Quakers Act 1662
- Parliament of England
- Long title: An Act for preventing the Mischiefs and Dangers that may arise, by certain Persons called Quakers, and others, refusing to take lawful Oaths.
- Citation: 14 Cha. 2. c. 1; 13 & 14 Cha. 2. c. 1;
- Territorial extent: England and Wales

Dates
- Royal assent: 2 May 1662
- Commencement: 24 March 1661
- Repealed: 29 July 1812

Other legislation
- Repealed by: Places of Religious Worship Act 1812

Status: Repealed

Text of statute as originally enacted

= Quakers Act 1662 =

Act of the Parliament of England

The Quaker Act 1662 (14 Cha. 2. c. 1) was an act of the Parliament of England which required subjects to swear an oath of allegiance to the king, which Quakers did not do out of religious conviction.
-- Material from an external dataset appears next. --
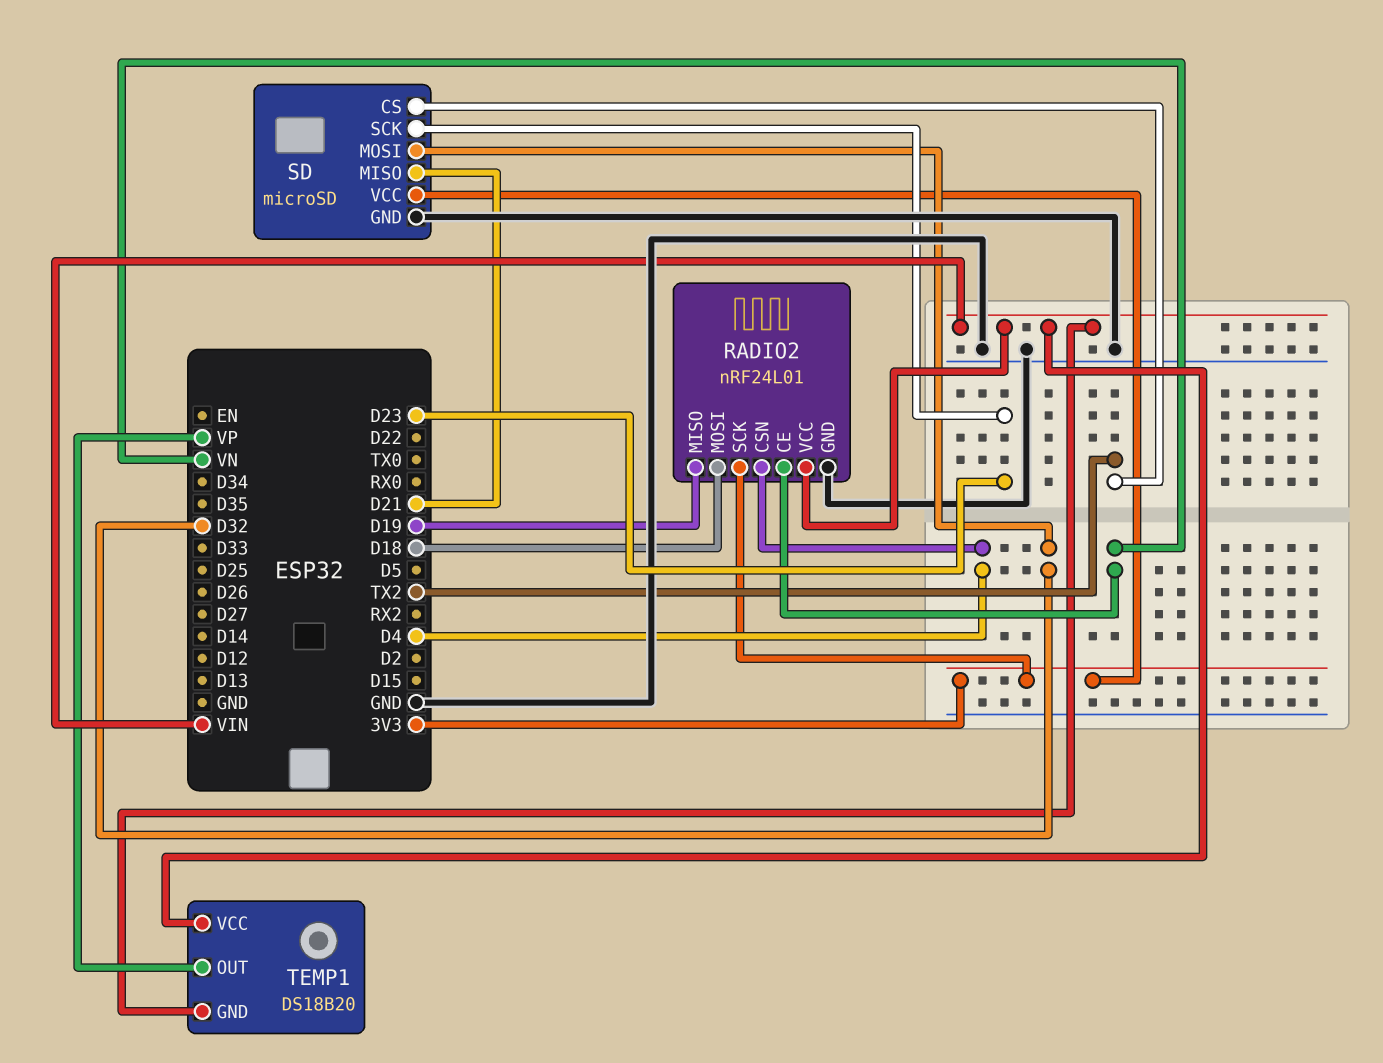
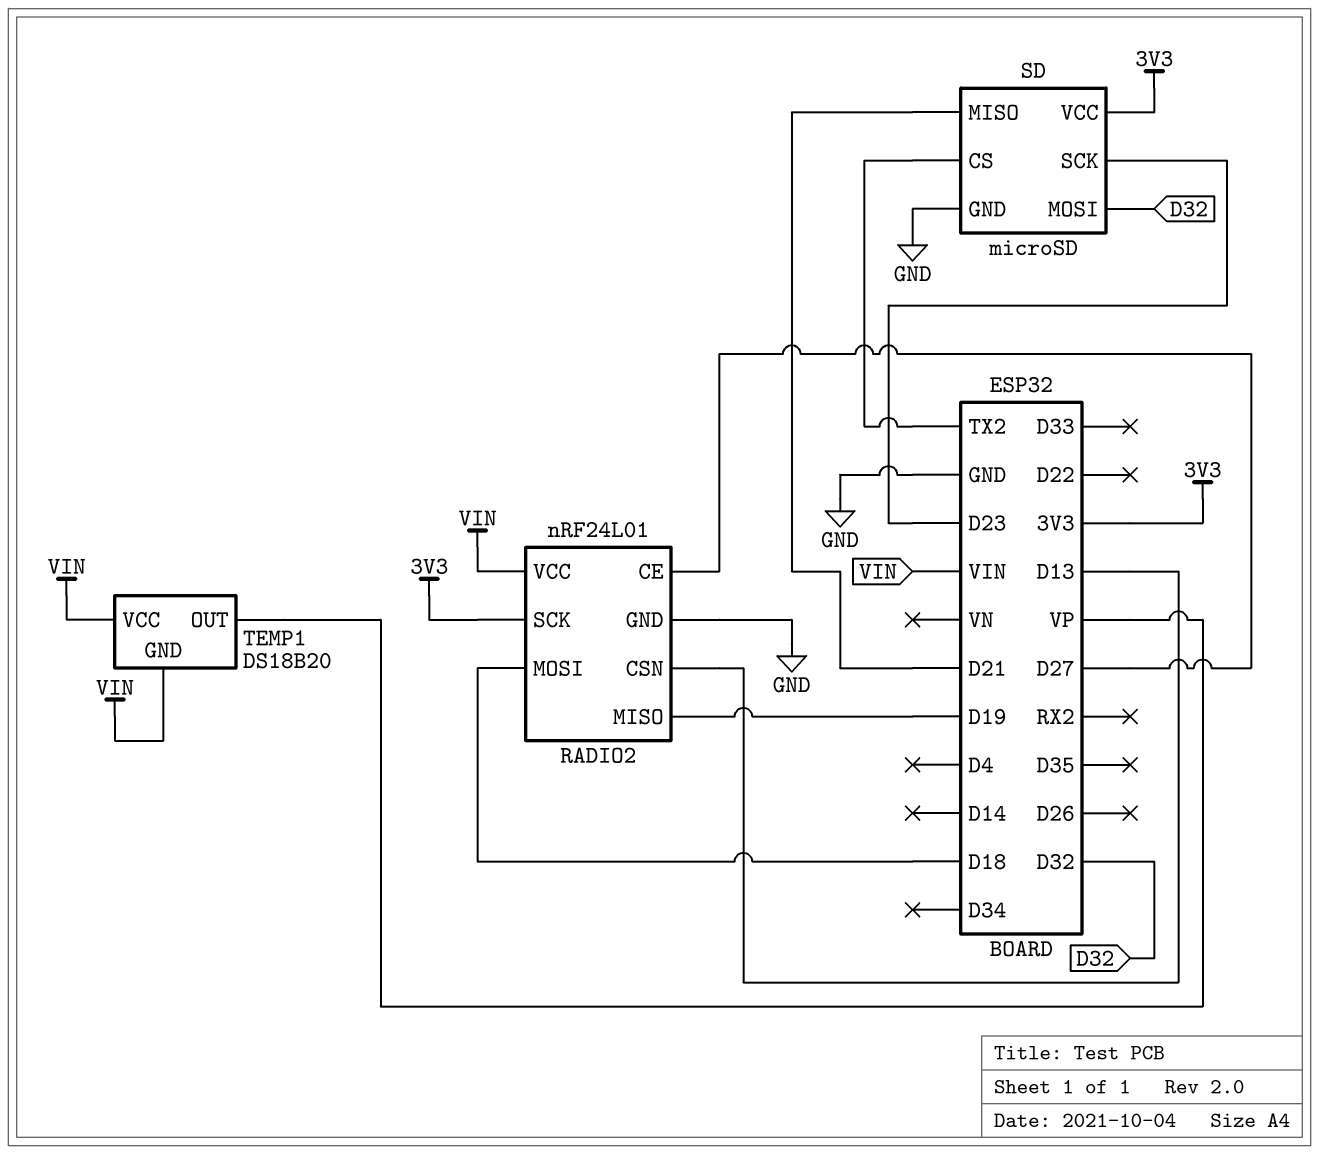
RADIO2 pin CE: VN -> D27
RADIO2 pin CSN: D4 -> D13

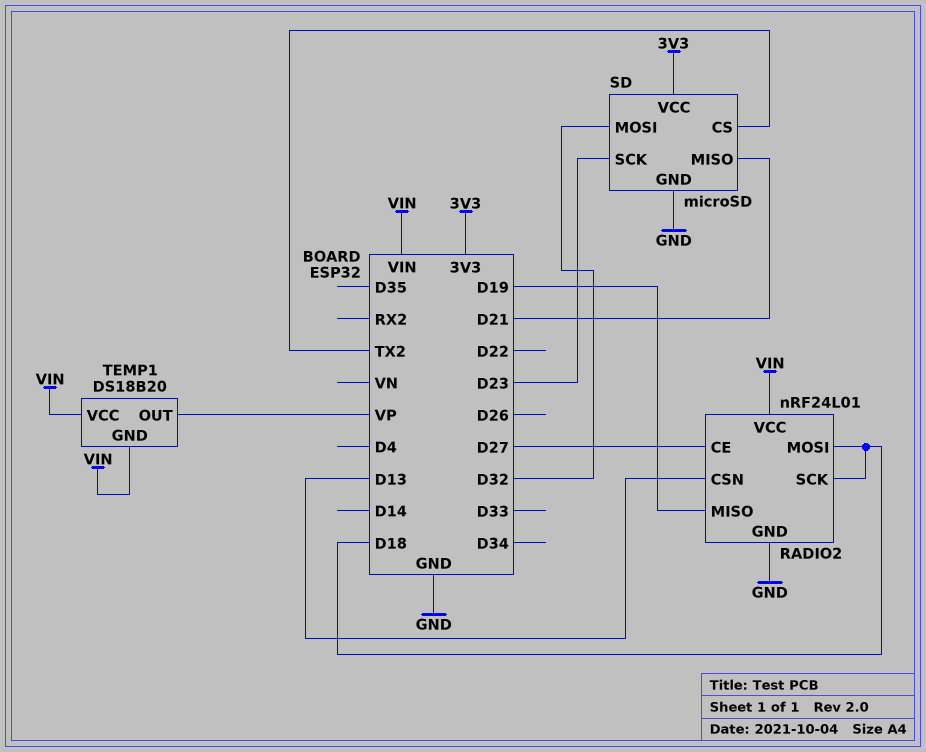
RADIO2 pin SCK: 3V3 -> D18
It set out specific penalties for first (a fine of up to £5, or three months' imprisonment with hard labour), second (a fine of up to £10, or six months imprisonment with hard labour), and third (transportation) offence. It also allowed that should the defendant subsequently agree to swear oaths and not attend unlawful assemblies (as defined by the Act) then all penalties would be cancelled.

== Subsequent developments ==
The whole act was repealed by section 1 of the Places of Religious Worship Act 1812 (52 Geo. 3. c. 155).